When one casts one’s thoughts back upon one’s own life in search of things which seem particularly strange, it is not the material events that one most clearly perceives. I have had the good fortune to have had a fairly adventurous life and to have visited strange parts of the world under interesting conditions. I have seen something of two wars. I have practised the most dramatic profession in the world, I have travelled from North Greenland and Spitsbergen to West Africa, and my thoughts can conjure up many a recollection of storm and danger, of whales and bears and sharks and snakes, and all that used to interest me as a schoolboy. And yet whatever I could say upon such subjects someone else has said already with more authority and experience.

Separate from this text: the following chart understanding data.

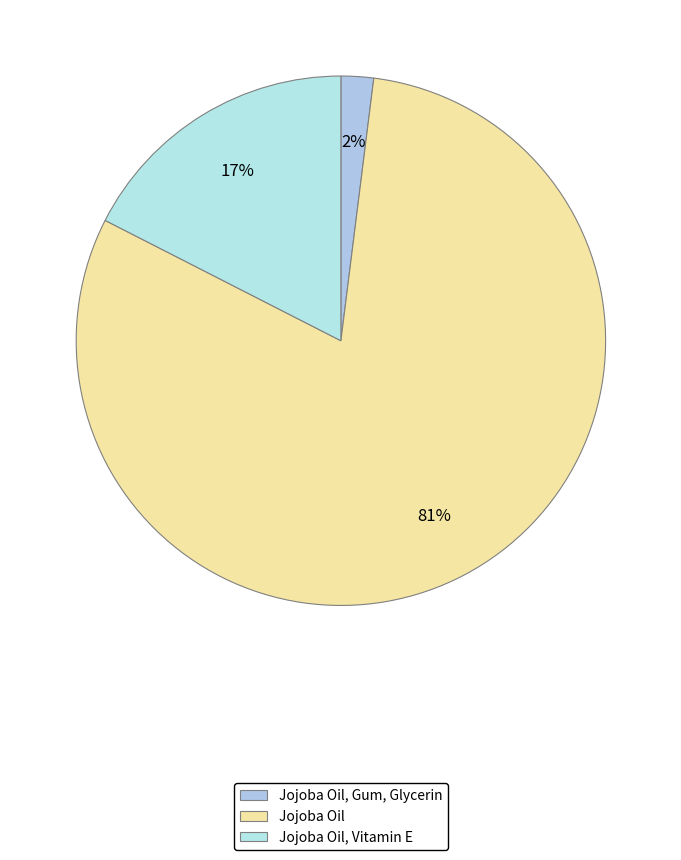

What is the smallest slice in the pie chart?

Jojoba Oil, Gum, Glycerin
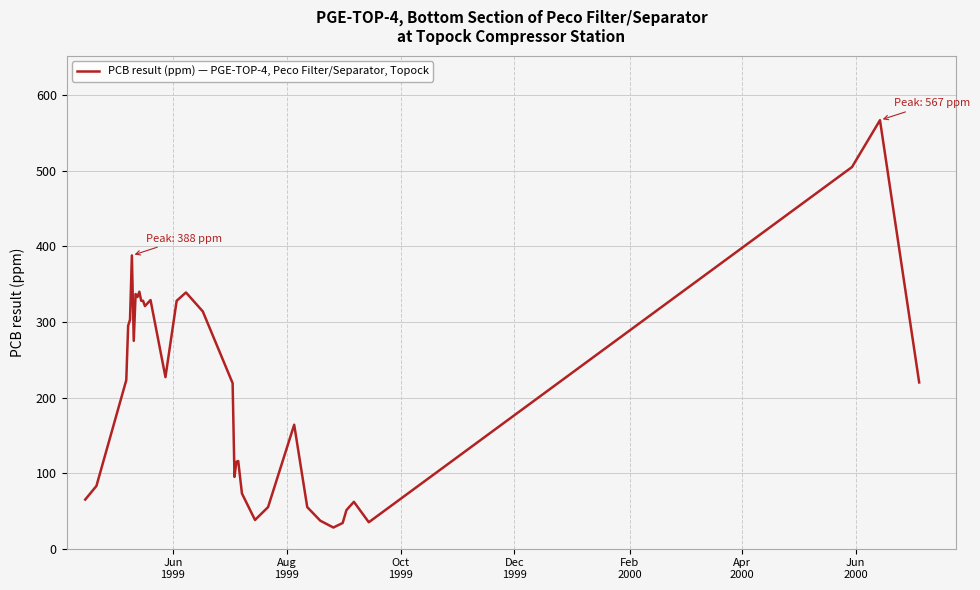

What is the minimum value shown in the chart?

28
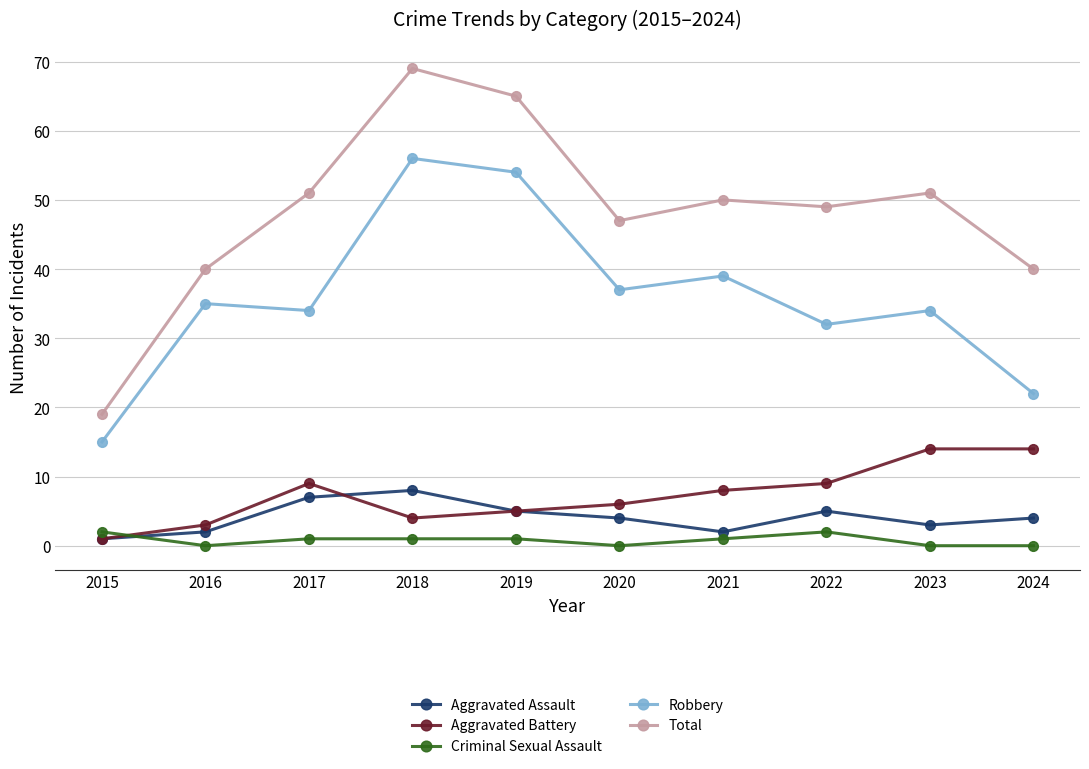

How many data points does each series have?

10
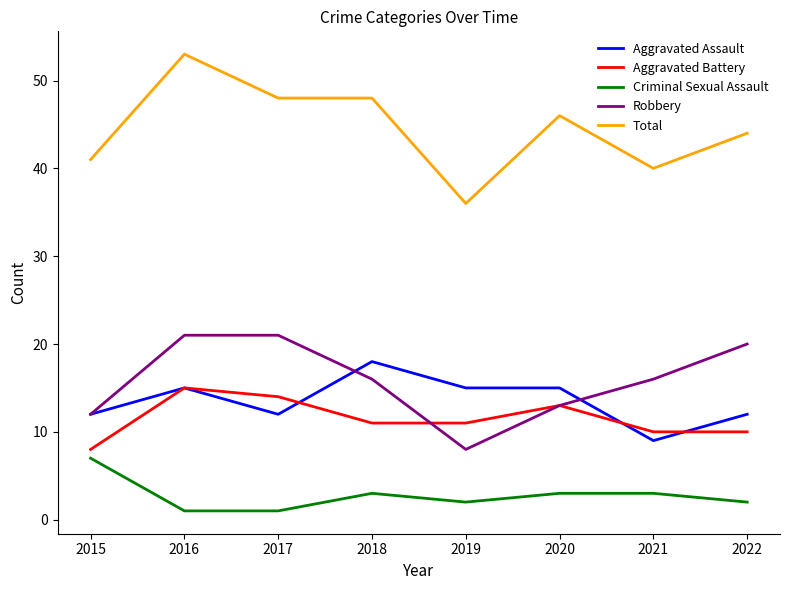

The Aggravated Assault series shows 18 at 2018. True or false?

True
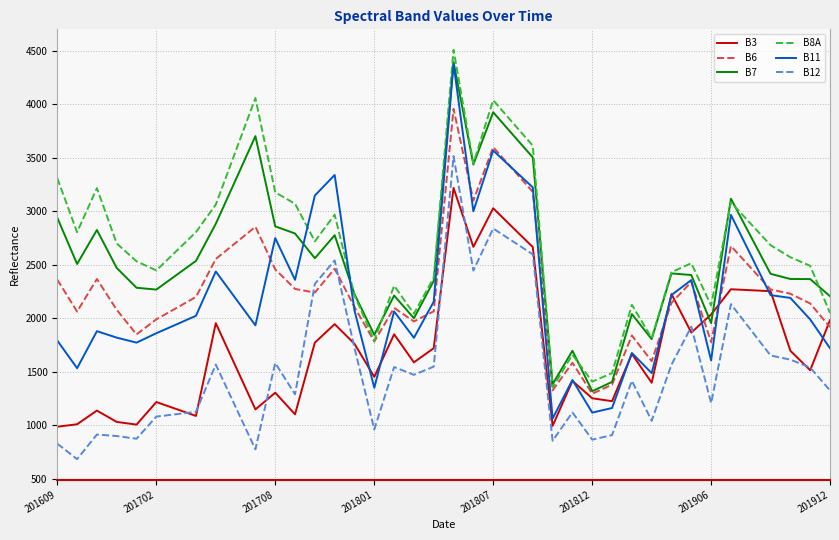

True or false: B11 and B12 cross at least once.

False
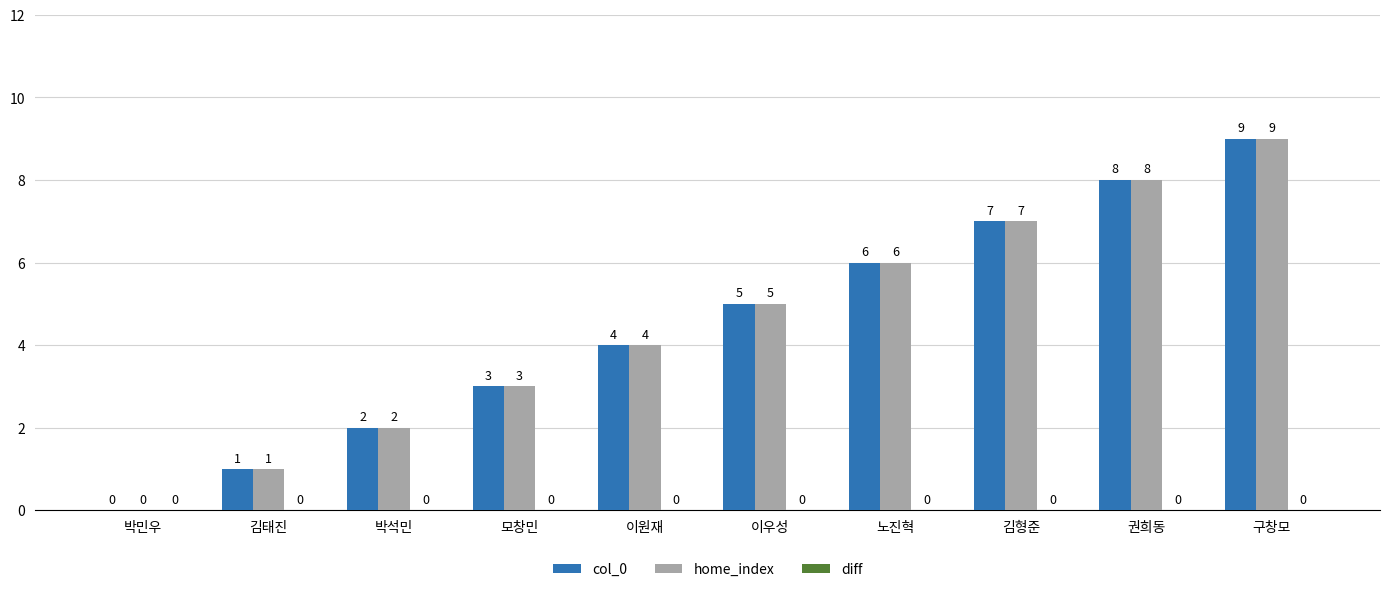

What value does the col_0 series have at 노진혁?

6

It is rather when you look closely into the intimate workings of your own mind and spirit, the queer intuitions, the strange happenings, the inexplicable things which come suddenly to the surface and are glimpsed rather than seen, the incredible coincidences, the stories which should end one way but either end the other or else have no definite finish at all, tailing off into oblivion with ragged fringes of mystery behind them instead of the neat little knot of the tidy- minded romancer — it is these, I say, which seem to be really stranger than any fiction.
(…)
The most remarkable experiences in a man’s life are those in which he feels most, and they are precisely those of which he is least disposed to talk. All the really very serious things in my life, the things which have been stamped deep into me and left their impress for ever, are things of which I could never bring myself to speak. And yet it is within the compass of just these intimate and vital things that one perceives strange forces to be moving and is conscious of vague and wonderful compulsions and directions which are, I think, the innermost facts of life. Personally, I am always conscious of the latent powers of the human spirit, and of the direct intervention into human life of outside forces which mould and modify our actions. They are usually too subtle for direct definition, but occasionally they become so crude that one cannot overlook. The unknown and the marvelous press upon us from all sides. They loom above us and around us in undefined and fluctuating shapes, some dark, some shimmering but all warning us of the limitations of what we call matter, and of the need for spirituality if we are to keep in touch with the true inner facts of life.